What he said. Except I wouldn't bother to try and suck any out. Just let the pan hang on the backed out bolts and it will drain off most of the fluid. Done a million of 'em.....and most domestics don't have drain plugs.


----------



## kilkm68 (May 5, 2011)

Thanks. After I clean the pan, replace the filter and refill the tranny I'd like to bucket flush to converter. Should I remove the supply line or the return line, I've read both ways. I'm thinking the return line would be best so as to also flush the tranny cooler. Any recomendations on fluid? I know Royal Purple makes a synthetic thats suppose to be good, but expensive, or would you just use dextron? The fluid doesn't look too bad on the dipstick, but if there's alot of sediment in the pan would you recommend using a transmission flush before I start the change? This is a 200 4R and I was getting some slippage between 1st and 2nd on WOT acceleration.
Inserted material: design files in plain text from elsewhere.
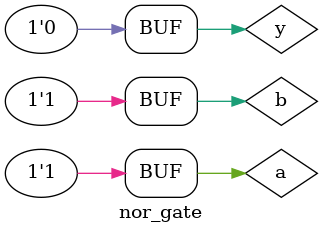
<source format=v>

module nor_gate;
    reg a, b;
    wire y;
    nor nor_gate(y, a, b);
    initial begin
        #0 a = 0;
        b = 0;
        #5 a = 0;
        b = 1;
        #10 a = 1;
        b = 0;
        #15 a = 1;
        b = 1;
    end
    initial begin
        $monitor($time, "a = %b, b = %b, y = %b", a, b, y);
    end
    initial begin
        $dumpfile("nor_gate.vcd");
        $dumpvars(0, nor_gate);
    end
endmodule

</source>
I'm also going to try adjusting the TV cable, but I want to touch all the bases. Lucas Oil makes a transmission conditioner, would you use that or not? All the Lucas products I've tried have been excellent.


----------



## geeteeohguy (Feb 2, 2008)

I'd run regular Dexron/Mercon. For the flush, yes, at the return side so you go thru the cooler. As for your 1-2 flare at upshift, fluid flushing/changing won't likely help. You need to get that fixed first. Slippage usually is a result of not enough hydraulic pressure...if your TV cable adj is out, the valve is not in the correct position allowing the right amount of fluid to flow thru the valve body to where it needs to go. Am not very familiar with the 200 trans, but any slippage will result in burn clutch discs. I'd get that fixed first, otherwise you will be wasting a lot of expensive ATF.


----------